DATA SUPPLIED:
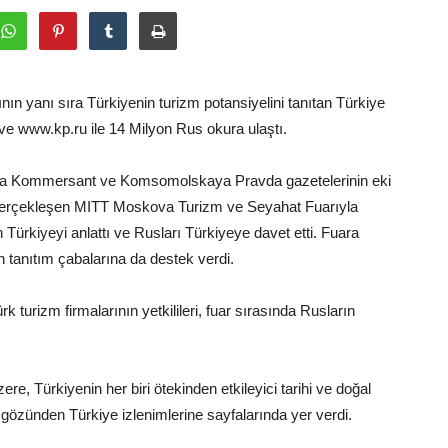
ının yanı sıra Türkiyenin turizm potansiyelini tanıtan Türkiye
e www.kp.ru ile 14 Milyon Rus okura ulaştı.
rıyla Kommersant ve Komsomolskaya Pravda gazetelerinin eki
 gerçekleşen MITT Moskova Turizm ve Seyahat Fuarıyla
kiyeyi anlattı ve Rusları Türkiyeye davet etti. Fuara
n tanıtım çabalarına da destek verdi.
turizm firmalarının yetkilileri, fuar sırasında Rusların
, Türkiyenin her biri ötekinden etkileyici tarihi ve doğal
gözünden Türkiye izlenimlerine sayfalarında yer verdi.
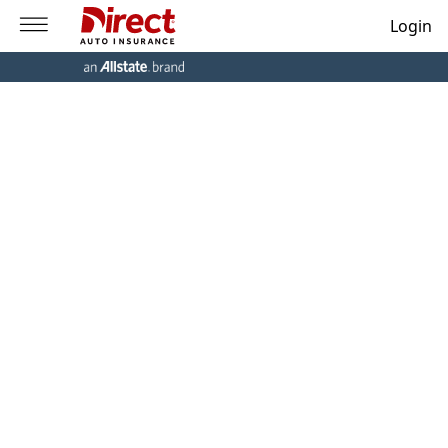
Login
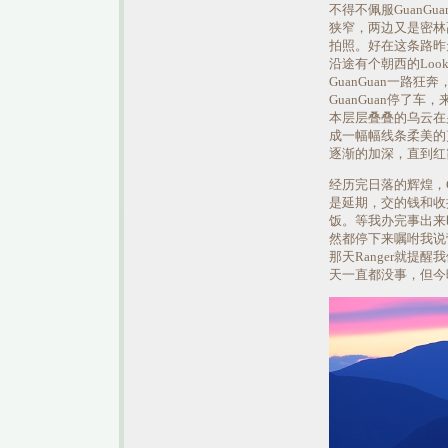
不得不佩服GuanG
狭窄，两边又是密林
拍照。好在这条路昨
沿途有个朝西的Look
GuanGuan一路狂
GuanGuan停了
本层层叠叠的乌云在
成一幅幅线条柔美的
逐渐的加深，直到红
经历完日落的辉煌，G
是延期，交的钱和收据
饭。等我办完事出来
然都停下来嘱咐我说
那天Ranger就
天一直都没事，但今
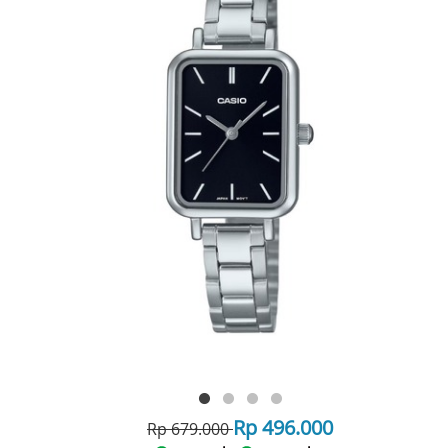
Rp 496.000
Rp 679.000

YOUR OBJECTIVE: Print the data word for word and omit the pictures.

OUTPUT:
ının yanı sıra Türkiyenin turizm potansiyelini tanıtan Türkiye
e www.kp.ru ile 14 Milyon Rus okura ulaştı.
rıyla Kommersant ve Komsomolskaya Pravda gazetelerinin eki
 gerçekleşen MITT Moskova Turizm ve Seyahat Fuarıyla
kiyeyi anlattı ve Rusları Türkiyeye davet etti. Fuara
n tanıtım çabalarına da destek verdi.
turizm firmalarının yetkilileri, fuar sırasında Rusların
, Türkiyenin her biri ötekinden etkileyici tarihi ve doğal
gözünden Türkiye izlenimlerine sayfalarında yer verdi.
Login
不得不佩服GuanG
狭窄，两边又是密林
拍照。好在这条路昨
沿途有个朝西的Look
GuanGuan一路狂
GuanGuan停了
本层层叠叠的乌云在
成一幅幅线条柔美的
逐渐的加深，直到红
经历完日落的辉煌，G
是延期，交的钱和收据
饭。等我办完事出来
然都停下来嘱咐我说
那天Ranger就
天一直都没事，但今
Rp 496.000
Rp 679.000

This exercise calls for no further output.